Miles could imagine that there might be an opening in the foliage of the small tree or large shrub, and that there might be a decent amount of space under it.
There was an outline of something vaguely human in the branches.
It was as good a shot as any.
“I think I see her,” he tried to say.
His tongue felt furry, and he wasn’t sure Sam understood him.
But he put the whistle to his lips and blew for all his worth.
Jon and Aaron turned around, and he pointed to the tree.
After some wild gesticulating, Jon saw what Miles did, and his whistle, too, began cutting the air with its thin screech.
“Come on, Sam,” Miles whispered.
“We’ve found her.
She’s not far, just a little father.”
Sam nodded.
She was so grim she could murder death, but Miles knew then that she would be all right.
They’d found Mabel and Stephan, they could probably justify calling a med-
evac
for one of them—they’d both be dehydrated, to the very least, at least if Miles’s condition was anything to go by.
One of them probably sprained an ankle, or something.
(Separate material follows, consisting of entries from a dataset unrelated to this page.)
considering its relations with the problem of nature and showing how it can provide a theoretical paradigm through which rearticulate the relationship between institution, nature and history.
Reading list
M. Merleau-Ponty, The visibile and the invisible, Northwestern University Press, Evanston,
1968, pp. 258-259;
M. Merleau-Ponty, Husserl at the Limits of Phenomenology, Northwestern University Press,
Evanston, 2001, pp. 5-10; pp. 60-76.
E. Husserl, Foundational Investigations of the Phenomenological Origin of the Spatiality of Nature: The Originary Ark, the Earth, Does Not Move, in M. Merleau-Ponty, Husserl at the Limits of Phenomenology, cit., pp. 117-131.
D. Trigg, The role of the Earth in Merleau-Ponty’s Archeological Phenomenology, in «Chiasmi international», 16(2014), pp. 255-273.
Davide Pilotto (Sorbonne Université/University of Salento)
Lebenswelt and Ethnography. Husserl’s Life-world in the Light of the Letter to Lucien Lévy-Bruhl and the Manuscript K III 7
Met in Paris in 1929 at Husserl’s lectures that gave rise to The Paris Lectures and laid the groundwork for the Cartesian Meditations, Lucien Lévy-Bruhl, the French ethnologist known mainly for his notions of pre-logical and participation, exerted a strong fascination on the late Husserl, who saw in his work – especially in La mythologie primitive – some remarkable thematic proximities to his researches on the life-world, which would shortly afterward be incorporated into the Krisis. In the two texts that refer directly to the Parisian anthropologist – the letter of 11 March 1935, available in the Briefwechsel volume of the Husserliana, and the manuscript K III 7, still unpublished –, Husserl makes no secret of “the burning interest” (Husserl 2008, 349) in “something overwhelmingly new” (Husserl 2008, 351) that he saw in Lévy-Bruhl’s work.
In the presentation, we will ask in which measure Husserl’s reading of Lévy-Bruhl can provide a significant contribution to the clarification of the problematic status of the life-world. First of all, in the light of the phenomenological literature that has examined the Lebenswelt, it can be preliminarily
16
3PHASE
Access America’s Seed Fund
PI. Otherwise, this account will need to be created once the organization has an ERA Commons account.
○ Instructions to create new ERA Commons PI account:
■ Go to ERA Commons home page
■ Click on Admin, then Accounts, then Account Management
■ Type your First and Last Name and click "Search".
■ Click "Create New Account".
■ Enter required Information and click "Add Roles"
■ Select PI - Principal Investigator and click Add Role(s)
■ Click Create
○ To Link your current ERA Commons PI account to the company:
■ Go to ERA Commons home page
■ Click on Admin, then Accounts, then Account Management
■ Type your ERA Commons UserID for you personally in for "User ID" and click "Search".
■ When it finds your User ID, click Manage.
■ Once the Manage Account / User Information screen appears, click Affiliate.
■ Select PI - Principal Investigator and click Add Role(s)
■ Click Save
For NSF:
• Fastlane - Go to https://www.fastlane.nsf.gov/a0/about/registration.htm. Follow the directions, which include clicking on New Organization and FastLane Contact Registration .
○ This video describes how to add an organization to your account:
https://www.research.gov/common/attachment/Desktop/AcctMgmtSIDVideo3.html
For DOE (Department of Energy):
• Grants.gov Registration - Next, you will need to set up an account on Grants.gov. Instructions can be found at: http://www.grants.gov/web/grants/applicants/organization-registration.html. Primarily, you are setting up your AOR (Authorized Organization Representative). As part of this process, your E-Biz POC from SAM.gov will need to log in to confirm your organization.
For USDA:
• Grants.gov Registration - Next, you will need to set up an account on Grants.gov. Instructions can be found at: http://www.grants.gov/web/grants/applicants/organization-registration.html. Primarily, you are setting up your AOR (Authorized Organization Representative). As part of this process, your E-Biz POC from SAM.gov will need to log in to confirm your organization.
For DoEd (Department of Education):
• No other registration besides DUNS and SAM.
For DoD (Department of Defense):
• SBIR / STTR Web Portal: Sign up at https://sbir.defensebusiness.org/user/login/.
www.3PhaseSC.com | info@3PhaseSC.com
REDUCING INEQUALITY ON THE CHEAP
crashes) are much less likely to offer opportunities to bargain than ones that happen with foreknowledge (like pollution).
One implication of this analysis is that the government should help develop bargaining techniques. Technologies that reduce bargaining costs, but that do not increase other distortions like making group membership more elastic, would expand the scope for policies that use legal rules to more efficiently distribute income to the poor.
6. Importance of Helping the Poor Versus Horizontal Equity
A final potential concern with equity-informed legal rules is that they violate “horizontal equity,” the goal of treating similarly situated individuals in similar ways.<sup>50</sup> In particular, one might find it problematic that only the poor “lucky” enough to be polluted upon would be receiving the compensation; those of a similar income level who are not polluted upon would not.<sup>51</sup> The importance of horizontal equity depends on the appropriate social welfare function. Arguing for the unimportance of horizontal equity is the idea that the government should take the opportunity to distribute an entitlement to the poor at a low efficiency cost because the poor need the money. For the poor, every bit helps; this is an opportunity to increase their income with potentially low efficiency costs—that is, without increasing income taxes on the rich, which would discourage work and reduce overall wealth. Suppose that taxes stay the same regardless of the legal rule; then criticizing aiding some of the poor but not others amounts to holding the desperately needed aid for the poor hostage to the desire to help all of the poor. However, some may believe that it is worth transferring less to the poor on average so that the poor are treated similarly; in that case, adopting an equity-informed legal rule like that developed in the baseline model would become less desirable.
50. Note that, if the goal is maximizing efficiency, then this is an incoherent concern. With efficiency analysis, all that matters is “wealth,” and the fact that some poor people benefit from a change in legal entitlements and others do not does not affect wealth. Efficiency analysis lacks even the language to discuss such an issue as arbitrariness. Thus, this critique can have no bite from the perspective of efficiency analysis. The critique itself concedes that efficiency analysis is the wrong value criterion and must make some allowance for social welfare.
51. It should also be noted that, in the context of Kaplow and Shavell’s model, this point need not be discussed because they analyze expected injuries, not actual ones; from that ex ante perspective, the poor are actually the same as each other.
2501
They could hear Jon and Aaron in the distance, their voices hard and angry—everything was going to be all right.
But as they approached the tree, he had the distinct sensation that there was something wrong.
Aaron was standing in the shade of the tree, and while they couldn’t read his face from where they were, it was obvious that he was not celebrating anything.
As they drew closer, a long, agonizing howl came from the shrub.
They began to fear the worst as they approached, which was only confirmed as they approached Aaron.
“No,” Aaron said to them.
“Don’t.”
A sob broke out from Sam, and she brushed past him.
There was a shriek, followed by, “Mummy!” and Miles came as close to dying of relief as a living man could.
“God damn it, why did you tell us not to?” he asked Aaron, unsure whether to be irritated or relieved that Mabel was alive.
.
“Stephan,”
Aaron said, quietly.
He drew a finger across his throat.
Miles felt a pang of shock, and, much to his surprise, genuine grief.
It never occurred to him that Mabel might live while Stephan would die.
Stephan looked to be in his mid-twenties, strong as an ox—how could he possibly die?
“What happened?” Miles asked.
“Snake,” Aaron said.
“Little girl told us.
I call helicopter for help, but Stephan…”
He shook his head.
As if on cue, Sam emerged from the brush, carrying a crying Mabel and chugging a bottle of water.
She set Mabel down and tossed a bottle to Miles.
He cracked it open and drank down the warm, plastic-tasting water, draining the bottle without once removing his lips from it.
It felt like heaven.
“What happened to Stephan?” Miles asked, as soon as his tongue seemed to go back to its usual size.
Mabel, hiccupping, said, “A snake bit him.
He thought he would be all right, but he wasn’t—and—“ and the little girl burst into tears again.
“It’s not your fault,” Sam said, gently.
Jon came out last, tears streaming down his reddened face.
“My son,” he said, and began weeping.
Aaron hugged him, and so did Sam. Miles joined them after an awkward moment.
They retreated into the shade of the brush.